RECORDS SHOWN:
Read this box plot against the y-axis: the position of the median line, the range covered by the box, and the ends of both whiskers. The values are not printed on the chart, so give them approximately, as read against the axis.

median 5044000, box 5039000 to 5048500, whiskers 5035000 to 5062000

...

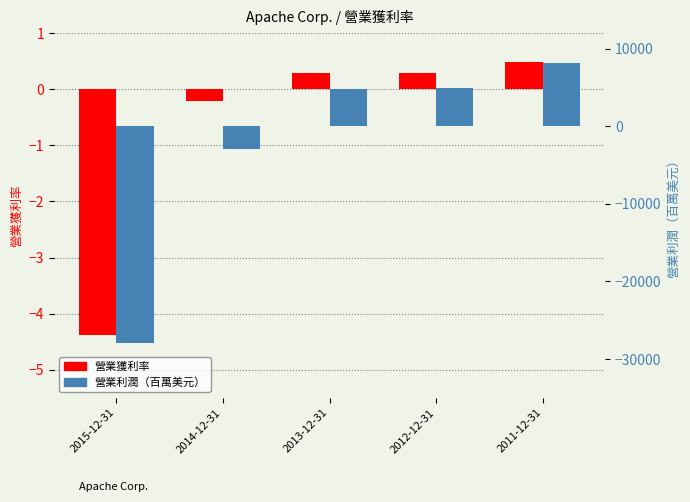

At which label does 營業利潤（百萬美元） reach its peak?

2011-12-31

* * *

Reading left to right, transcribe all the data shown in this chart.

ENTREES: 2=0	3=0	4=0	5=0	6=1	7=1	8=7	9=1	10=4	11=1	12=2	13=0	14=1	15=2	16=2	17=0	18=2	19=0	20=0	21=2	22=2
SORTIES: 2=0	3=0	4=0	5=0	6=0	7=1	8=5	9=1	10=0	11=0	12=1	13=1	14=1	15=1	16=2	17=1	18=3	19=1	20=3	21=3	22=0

TASK BRIEF:
Gather every line in the rows above that contains the word "chart", and copy each of those lines in full.

YOUR RESPONSE:
Read this box plot against the y-axis: the position of the median line, the range covered by the box, and the ends of both whiskers. The values are not printed on the chart, so give them approximately, as read against the axis.
Reading left to right, transcribe all the data shown in this chart.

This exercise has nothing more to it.